Bu durum da Amerikan seçimleriyle doğrudan ilişkilidir. Yani seçimlerde Trump kalırsa farklı, Biden gelirse çok daha farklı gelişecek. Çünkü Biden gelirse Türkiye aleyhinde bir tavır sergileyeceği yönünde bir beklenti var. Trump kalırsa tabii o da çok böyle sempatik bir adam değil. Attığı tweetler ile Cumhurbaşkanı Erdoğan’a gönderdiği mektupları hatırlayın. Dolayısıyla yumuşama ya da sertleşme daha çok Amerika’nın Suriye politikasına ilişkili olarak, Amerika’nın Fırat’ın doğusundan çekilip çekilmemesine bağlı olarak gelişecek. Trump kalırsa, Umman Sultanlığı ile İsrail’i barıştıracak. Bir daha söylüyorum o zaman Türkiye yine açıkta kalacak. Türkiye ya Amerika ile eski ittifak ilişkisine dönecek, ya da açıkta kalacak ve Rusya ile yakınlaşacak. Bu durum ise Türk devletinin ve AKP’nin ideolojisiyle yan yana gelebilecek bir konu değil.

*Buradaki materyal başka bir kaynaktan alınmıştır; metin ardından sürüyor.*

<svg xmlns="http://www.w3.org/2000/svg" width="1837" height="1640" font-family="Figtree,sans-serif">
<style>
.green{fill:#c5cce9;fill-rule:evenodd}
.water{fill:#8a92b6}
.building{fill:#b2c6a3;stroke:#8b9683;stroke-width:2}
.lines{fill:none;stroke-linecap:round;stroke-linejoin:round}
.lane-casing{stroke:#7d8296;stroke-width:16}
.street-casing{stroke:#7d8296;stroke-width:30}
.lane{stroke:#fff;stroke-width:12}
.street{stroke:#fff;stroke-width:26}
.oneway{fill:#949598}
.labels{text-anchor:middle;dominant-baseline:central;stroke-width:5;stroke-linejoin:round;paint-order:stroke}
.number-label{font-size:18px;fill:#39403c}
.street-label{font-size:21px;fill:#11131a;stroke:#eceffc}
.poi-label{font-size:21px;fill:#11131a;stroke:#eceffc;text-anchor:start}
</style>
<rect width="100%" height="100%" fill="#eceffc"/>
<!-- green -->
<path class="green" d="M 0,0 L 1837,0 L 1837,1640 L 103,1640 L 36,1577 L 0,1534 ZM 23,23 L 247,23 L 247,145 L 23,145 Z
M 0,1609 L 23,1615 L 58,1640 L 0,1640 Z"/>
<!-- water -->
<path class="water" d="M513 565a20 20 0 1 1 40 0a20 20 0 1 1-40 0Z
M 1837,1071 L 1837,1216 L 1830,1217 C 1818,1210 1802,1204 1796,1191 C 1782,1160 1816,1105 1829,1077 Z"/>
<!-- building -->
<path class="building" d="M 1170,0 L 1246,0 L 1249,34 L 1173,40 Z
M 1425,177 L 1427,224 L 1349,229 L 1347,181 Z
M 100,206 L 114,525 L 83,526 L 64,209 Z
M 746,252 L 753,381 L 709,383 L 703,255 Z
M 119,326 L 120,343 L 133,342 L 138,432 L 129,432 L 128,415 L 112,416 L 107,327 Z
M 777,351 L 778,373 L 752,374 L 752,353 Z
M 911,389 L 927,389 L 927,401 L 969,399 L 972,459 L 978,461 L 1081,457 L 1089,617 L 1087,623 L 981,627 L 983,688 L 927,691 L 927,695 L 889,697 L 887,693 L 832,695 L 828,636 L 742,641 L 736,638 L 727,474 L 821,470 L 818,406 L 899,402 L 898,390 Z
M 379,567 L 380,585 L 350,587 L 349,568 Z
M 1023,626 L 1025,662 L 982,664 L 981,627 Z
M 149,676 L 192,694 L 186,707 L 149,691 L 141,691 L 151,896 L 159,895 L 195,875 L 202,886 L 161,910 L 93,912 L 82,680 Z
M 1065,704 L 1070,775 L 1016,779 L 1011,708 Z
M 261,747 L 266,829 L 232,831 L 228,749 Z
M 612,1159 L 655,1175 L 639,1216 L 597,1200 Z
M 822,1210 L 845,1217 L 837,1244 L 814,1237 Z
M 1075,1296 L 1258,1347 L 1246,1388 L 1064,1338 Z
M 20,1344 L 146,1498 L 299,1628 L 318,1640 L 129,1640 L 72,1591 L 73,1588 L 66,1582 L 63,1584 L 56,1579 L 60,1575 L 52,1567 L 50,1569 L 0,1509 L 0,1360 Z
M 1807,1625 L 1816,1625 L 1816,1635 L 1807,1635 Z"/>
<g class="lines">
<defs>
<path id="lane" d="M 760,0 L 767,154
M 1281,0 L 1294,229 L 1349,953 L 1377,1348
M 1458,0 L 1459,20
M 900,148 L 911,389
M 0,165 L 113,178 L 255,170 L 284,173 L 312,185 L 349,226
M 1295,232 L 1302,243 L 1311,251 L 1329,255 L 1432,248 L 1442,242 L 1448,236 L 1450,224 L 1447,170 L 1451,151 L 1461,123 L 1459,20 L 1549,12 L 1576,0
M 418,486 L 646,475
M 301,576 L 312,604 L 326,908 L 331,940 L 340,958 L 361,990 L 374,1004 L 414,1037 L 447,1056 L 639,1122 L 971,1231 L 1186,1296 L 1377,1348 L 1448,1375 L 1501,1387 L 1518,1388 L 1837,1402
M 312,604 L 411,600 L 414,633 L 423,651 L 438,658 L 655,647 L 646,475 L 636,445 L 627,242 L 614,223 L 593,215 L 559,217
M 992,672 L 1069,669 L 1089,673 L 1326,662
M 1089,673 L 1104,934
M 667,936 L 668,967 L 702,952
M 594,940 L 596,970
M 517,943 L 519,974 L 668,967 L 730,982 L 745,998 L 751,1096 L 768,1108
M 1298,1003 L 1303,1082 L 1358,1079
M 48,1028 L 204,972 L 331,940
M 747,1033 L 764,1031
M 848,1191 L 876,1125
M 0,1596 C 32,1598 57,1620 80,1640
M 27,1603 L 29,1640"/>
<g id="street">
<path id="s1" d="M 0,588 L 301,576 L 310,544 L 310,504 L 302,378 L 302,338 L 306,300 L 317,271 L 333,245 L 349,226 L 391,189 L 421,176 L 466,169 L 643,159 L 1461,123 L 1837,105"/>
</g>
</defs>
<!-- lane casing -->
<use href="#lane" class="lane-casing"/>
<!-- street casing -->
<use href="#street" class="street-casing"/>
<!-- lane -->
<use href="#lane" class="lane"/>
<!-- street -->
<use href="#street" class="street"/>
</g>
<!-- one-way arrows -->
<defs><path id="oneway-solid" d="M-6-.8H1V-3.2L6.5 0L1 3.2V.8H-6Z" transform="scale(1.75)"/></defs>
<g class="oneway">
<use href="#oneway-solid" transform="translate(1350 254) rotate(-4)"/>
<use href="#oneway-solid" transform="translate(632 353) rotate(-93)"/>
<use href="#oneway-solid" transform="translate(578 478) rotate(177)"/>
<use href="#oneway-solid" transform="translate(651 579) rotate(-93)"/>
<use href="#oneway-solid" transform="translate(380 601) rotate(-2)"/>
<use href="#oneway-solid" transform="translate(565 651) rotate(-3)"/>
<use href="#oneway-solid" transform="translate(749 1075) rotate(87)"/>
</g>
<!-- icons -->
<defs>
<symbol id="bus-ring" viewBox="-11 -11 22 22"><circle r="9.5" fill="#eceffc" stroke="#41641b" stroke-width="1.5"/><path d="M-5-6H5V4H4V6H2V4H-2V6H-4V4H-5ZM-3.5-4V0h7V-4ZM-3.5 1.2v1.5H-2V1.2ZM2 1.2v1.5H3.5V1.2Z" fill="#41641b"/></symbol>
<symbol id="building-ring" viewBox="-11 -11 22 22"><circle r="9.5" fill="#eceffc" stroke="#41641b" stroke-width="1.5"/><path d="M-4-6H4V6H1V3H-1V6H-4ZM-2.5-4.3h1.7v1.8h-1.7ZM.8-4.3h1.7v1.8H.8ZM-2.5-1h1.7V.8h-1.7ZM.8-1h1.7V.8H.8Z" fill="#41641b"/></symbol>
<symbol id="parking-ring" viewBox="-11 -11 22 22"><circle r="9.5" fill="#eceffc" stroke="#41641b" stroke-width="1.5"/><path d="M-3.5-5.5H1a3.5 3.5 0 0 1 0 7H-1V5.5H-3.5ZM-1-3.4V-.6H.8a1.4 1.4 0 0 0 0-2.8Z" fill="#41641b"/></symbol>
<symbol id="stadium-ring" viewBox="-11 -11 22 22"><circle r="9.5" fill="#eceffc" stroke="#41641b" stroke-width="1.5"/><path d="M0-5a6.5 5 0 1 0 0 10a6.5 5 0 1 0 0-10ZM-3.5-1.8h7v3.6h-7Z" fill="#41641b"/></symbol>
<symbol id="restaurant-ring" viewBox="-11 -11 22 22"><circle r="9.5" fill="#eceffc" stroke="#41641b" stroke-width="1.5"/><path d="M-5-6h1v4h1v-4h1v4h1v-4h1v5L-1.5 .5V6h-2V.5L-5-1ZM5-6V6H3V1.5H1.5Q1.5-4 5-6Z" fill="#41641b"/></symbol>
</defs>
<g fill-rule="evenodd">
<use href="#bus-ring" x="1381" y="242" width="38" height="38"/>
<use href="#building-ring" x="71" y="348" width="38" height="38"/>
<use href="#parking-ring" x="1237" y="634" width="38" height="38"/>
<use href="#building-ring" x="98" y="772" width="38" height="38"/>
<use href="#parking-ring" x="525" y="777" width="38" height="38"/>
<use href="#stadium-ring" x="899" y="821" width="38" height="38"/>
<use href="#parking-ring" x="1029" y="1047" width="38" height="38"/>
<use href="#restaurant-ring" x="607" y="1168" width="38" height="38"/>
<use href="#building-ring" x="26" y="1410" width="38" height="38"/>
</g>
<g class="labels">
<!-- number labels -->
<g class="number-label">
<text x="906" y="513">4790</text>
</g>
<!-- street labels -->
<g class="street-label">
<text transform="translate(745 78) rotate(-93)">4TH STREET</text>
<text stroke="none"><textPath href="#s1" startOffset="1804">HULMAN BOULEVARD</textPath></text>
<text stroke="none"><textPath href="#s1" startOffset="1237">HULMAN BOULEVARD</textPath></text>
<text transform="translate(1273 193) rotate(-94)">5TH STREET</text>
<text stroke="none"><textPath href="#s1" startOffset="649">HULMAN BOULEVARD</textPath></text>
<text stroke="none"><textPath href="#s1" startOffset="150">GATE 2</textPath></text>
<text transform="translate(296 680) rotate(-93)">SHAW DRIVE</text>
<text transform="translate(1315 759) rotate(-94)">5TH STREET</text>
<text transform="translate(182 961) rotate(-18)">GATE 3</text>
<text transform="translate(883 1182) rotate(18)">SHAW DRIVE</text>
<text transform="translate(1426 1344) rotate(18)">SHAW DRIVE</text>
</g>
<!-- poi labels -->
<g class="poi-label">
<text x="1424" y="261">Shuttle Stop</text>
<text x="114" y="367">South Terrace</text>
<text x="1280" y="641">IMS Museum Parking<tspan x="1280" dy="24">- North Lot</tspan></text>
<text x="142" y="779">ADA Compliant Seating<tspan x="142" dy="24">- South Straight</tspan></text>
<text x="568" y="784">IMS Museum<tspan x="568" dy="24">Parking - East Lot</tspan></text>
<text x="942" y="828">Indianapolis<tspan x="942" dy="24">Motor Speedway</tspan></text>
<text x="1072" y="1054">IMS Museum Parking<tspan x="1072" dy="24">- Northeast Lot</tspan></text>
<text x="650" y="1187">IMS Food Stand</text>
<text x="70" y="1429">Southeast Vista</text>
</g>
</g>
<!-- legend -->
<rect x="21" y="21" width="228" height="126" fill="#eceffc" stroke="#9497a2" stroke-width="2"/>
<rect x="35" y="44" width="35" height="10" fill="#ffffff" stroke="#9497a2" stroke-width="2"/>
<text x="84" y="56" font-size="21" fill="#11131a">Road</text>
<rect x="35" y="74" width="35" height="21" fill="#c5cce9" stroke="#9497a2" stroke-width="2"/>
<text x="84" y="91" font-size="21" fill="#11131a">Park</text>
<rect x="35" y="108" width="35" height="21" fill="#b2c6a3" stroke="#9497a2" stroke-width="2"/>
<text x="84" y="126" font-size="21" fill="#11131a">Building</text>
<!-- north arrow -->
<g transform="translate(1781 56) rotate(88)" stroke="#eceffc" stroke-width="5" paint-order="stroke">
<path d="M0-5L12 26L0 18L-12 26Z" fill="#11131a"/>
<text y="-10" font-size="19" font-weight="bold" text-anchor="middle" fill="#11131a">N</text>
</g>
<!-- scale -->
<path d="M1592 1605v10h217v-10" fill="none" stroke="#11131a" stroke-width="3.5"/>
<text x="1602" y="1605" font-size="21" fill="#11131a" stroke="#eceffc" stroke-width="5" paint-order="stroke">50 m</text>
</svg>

Reuters tarafından geçtiğimiz günlerde S-400’ün Karadeniz’de denendiği yönünde iddia ortaya atıldı. Bunu nasıl yorumluyorsunuz?
Basında test edildiği yönünde haberler çıkıyor, anacak Amerika ve NATO’dan “Eğer doğru ise” denilerek açıklama yapılıyor. Test edilip edilmediğini Amerika her tarafta olan uydularıyla görebilir. Füze eğer test edildiyse test edilmiştir hala şunu diyor “Eğer test edildiyse…” Burada bir gariplik var birincisi bu. İkincisi niye Karadeniz’de test ediliyor ki? Karadeniz’de Rusya var ve Türkiye’nin düşmanı değil. Yani o tarafta test etmenin bir anlamı yok. Test edilecekse eğer Karadeniz’de değil, Akdeniz’de test edilmesi lazım ya da Yunanistan’a karşı Ege’de. En azından orada psikolojik anlamda bir şey söylenebilirdi. Dolayısıyla bu mesele Türkiye’nin Rusya ve ABD ilişkilerinde psikolojik bir meseledir. Çünkü şu anda Türkiye, Suriye ile kavgalı, biliyorsunuz Rusya ile de baya ciddi bir gerginlik var ve benzer bir durum Libya’da da yaşanıyor. Karabağ sorununda da çok büyük bir gerilim var. Bence bunlar, Türkiye’nin içeride uyguladığı küçük taktikler, daha doğrusu AKP’nin içeride uyguladığı yöntemlerin bir dışa vurumu…
BAE ile Türkiye arasında kısa vadede bir uzlaşma söz konusu olabilir mi?
Yok, Türkiye tarafından içeride de aynı şey söyleniyor, “Dünya bizi kıskanıyor, işte Almanlar bizi kıskanıyor, Fransızlar bizi kıskanıyor”, “Kendi uçağımızı, füzemizi yapıyoruz “gibi… İkincisi Türkiye tarafından ideolojik bir politika izlendiği için onlara çok da fazla bakmıyor. Yani, ya Türkiye var olan ideolojik çizgisinden, Müslüman Kardeşlere, Ortadoğu ve Arap-İslam coğrafyasındaki İslamcılara sahip çıkmaktan vazgeçecek, ya da pragmatik olarak dönüp “ya kardeşim benim şurada çıkarım var, şunla barışmam gerekiyor” gibi bildiğimiz hikayelere dönecek. Ama Türkiye bence ideolojik çizgisinden vazgeçmeyecek, ideolojiye dayalı dış politika yöntemlerinden de vazgeçeceğini sanmıyorum.